Coming back to the Helsinki meeting, the proceedings were opened by the Finnish State Secretary for the Ministry of the Environment. There were then discussions on the Watch List, which has now been approved by EU Water Directors and primarily consists of polyfluoroalkyl substances (PFAS) and some pharmaceuticals, the ‘fitness check’ for the WFD (the public consultation part of which resulted in 386,000 responses), and the development of Member State climate change strategies and associated groundwater quality and resource protection/resilience priorities. New activities launched by the group will address mechanisms to increase the use of artificial recharge (led by Malta) and identifying/developing tools for monitoring climate change impacts on groundwater (led by Ireland). A standing item on the agenda for the meeting is research activities. For this meeting the EC asked me to present an overview of groundwater research priorities identified by the member state expert group representatives. The aim being for the EC’s DG-Environment to feed these into Horizon Europe planning process. Horizon Europe is the follow on to Horizon 2020. 

The European Commission Expert Group meeting in the Finlandia Hall, Helsinki

The final day was a joint workshop with the equivalent Drinking Water Directive (DWD) expert group. A revised (re-cast) directive is being negotiated that aims to better align the DWD with the WFD by recognising the importance of catchment protection rather than simply relying on water treatment. Attending this from the UK side, as well as myself, was the head of the UK Drinking Water Inspectorate, Marcus Rink, and his deputy, Laura Moss. Issues being explored were differences in terminology and common understanding, risk assessment and monitoring. The aim being to get a negotiated and revised text agreed by European leaders.

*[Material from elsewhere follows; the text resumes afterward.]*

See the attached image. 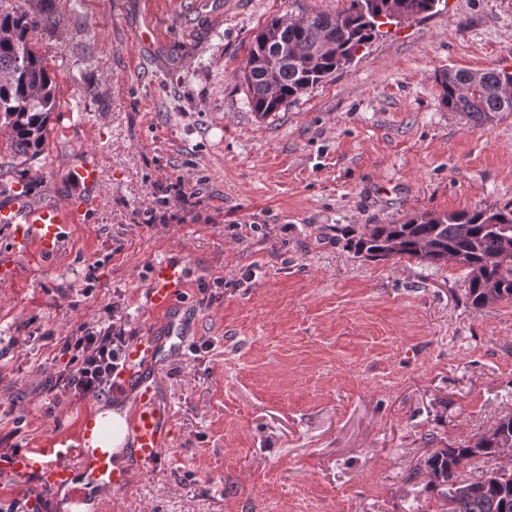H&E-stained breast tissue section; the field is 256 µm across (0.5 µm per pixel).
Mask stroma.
<instances>
[{"mask_svg": "<svg viewBox=\"0 0 512 512\" xmlns=\"http://www.w3.org/2000/svg\"><path fill=\"white\" fill-rule=\"evenodd\" d=\"M348 5L51 0L34 45L57 107L28 162L0 125V204L20 182L35 203L81 198L88 155L101 181L56 255L0 276V455L74 436L92 404L47 392L48 334L118 302L163 337L147 286L168 259L188 271L187 340L212 347L152 364L172 438L153 471L126 456L95 512H443L427 457L512 415V301L474 309L458 266L370 261L341 228L512 201V112L473 124L435 79L512 71V0H439L291 108L252 112L240 70L260 27ZM76 182L87 189H96L100 182V170L95 161L86 160L72 169Z\"/></svg>", "mask_w": 512, "mask_h": 512, "instance_id": "35a3bbf8", "label": "stroma"}]
</instances>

Participation in these meetings may seem glamorous, but it is hard work - honest. The outputs from the group have been recognised as world-leading, and this is as a result of the positive and long-lasting working relationships that have developed. BGS participation has allowed us to showcase our work, establish a strong professional reputation and develop partnerships that have been successful in winning EU and other research funding. The most recent example of this is a £2.5M commission, just awarded to us by the Government of Malta, to develop a new groundwater and surface water monitoring network and programme for the Maltese Islands over the next three years. More on this in a future blog.

If anyone would like to know more about the work of Groundwater Expert Group, I’d be happy to tell you more.

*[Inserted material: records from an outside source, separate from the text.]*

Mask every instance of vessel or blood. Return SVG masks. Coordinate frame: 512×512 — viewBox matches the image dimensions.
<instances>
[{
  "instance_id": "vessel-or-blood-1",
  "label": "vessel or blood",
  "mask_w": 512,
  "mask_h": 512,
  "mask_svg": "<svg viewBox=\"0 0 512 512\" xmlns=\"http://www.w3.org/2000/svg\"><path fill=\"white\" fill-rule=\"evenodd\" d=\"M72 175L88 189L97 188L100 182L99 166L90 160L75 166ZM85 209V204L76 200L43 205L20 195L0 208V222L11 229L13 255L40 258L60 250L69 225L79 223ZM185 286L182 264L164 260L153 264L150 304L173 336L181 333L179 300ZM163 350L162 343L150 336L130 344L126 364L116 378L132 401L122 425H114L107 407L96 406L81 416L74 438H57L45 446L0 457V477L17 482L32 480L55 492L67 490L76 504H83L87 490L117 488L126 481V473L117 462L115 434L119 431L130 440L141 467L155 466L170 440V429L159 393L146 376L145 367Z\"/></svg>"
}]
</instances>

The House of Estates, the venue for the Drinking Water Directive meeting

[1] Stuart, M.E.Lapworth, D.J.Crane, E.Hart, A.J.. 2012 Review of risk from potential emerging contaminants in UK groundwater. Science of the Total Environment, 416. 1-21.
[1] Lapworth, D.J.Baran, N.Stuart, M.E.Ward, R.S.. 2012 Emerging organic contaminants in groundwater : a review of sources, fate and occurrence. Environmental Pollution, 163. 287-303.
[1] Lapworth, D.J.Lopez, B.Laabs, V.Kozel, R.Wolter, R.Ward, R.S.Vargas-Amelin, E.Besien, T.Claessens, J.Delloye, F.Ferretti, E.Grath, J.. 2019 Developing a groundwater watch list for substances of emerging concern: a European perspective. Environmental Research Letters, 14 (3), 035004.